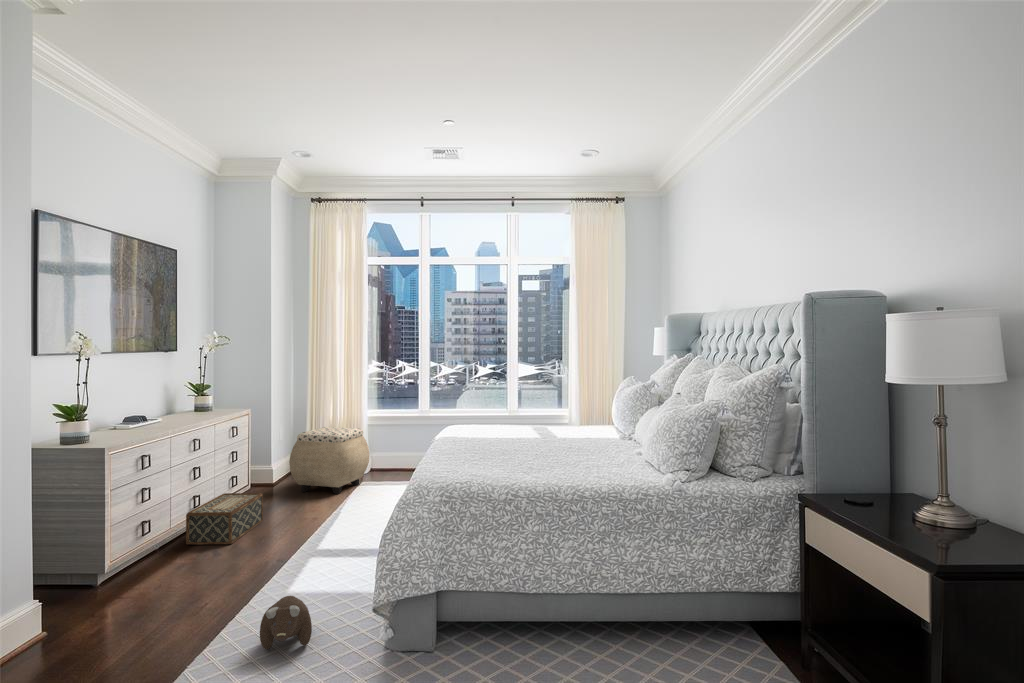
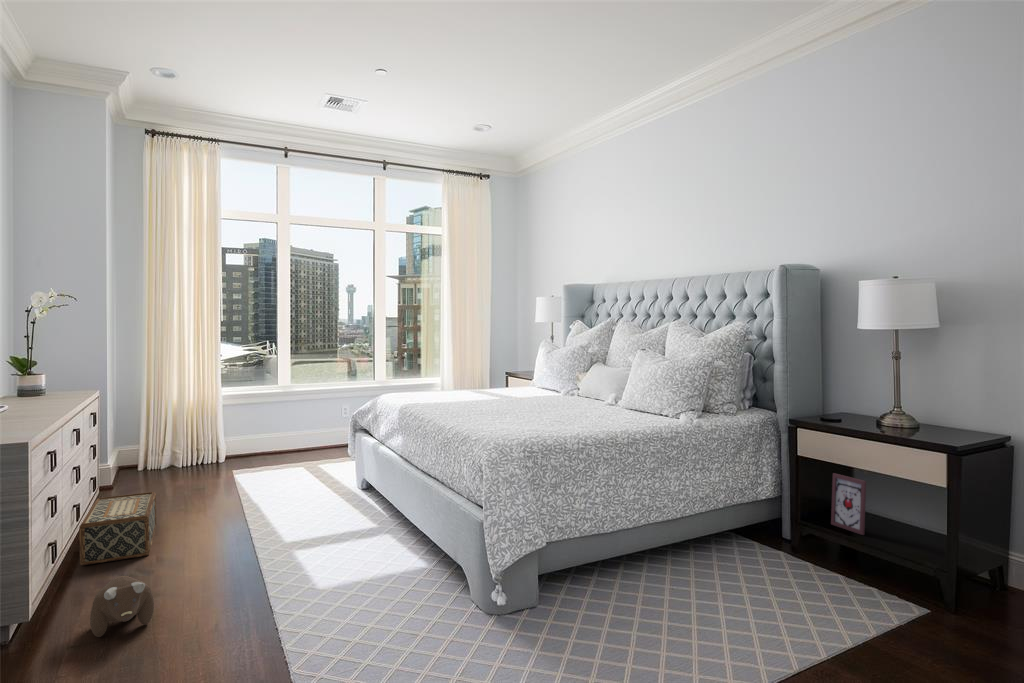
ottoman: present [289,427,370,494] -> none [149,410,243,490]
picture frame: none [850,571,893,664] -> present [831,473,866,535]
plush toy: present [260,596,312,650] -> present [90,576,154,637]

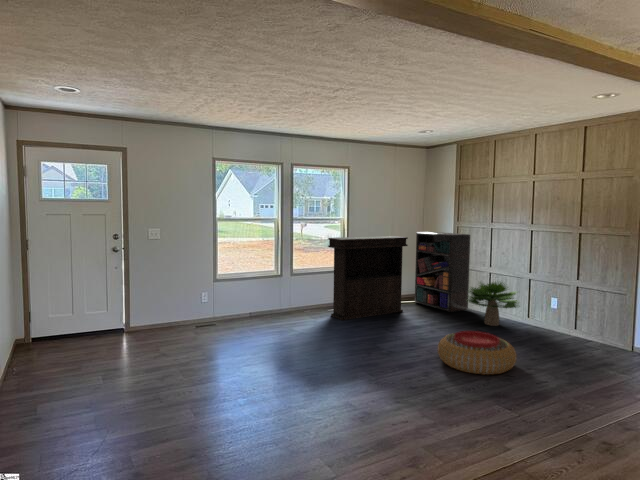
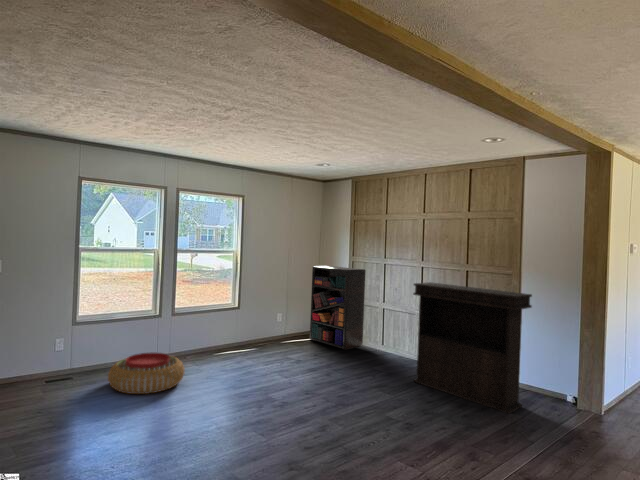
console table: present [328,236,408,320] -> present [413,282,532,414]
potted plant: present [468,282,518,326] -> none [359,316,415,364]
pouf: present [438,331,516,375] -> present [108,353,185,394]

__________________________________________________

GOAL OF THE EXERCISE.
An exact copy of the lines from the one with "potted plant: present" through the last line of the listing is the whole answer.

RESULT BELOW.
potted plant: present [468,282,518,326] -> none [359,316,415,364]
pouf: present [438,331,516,375] -> present [108,353,185,394]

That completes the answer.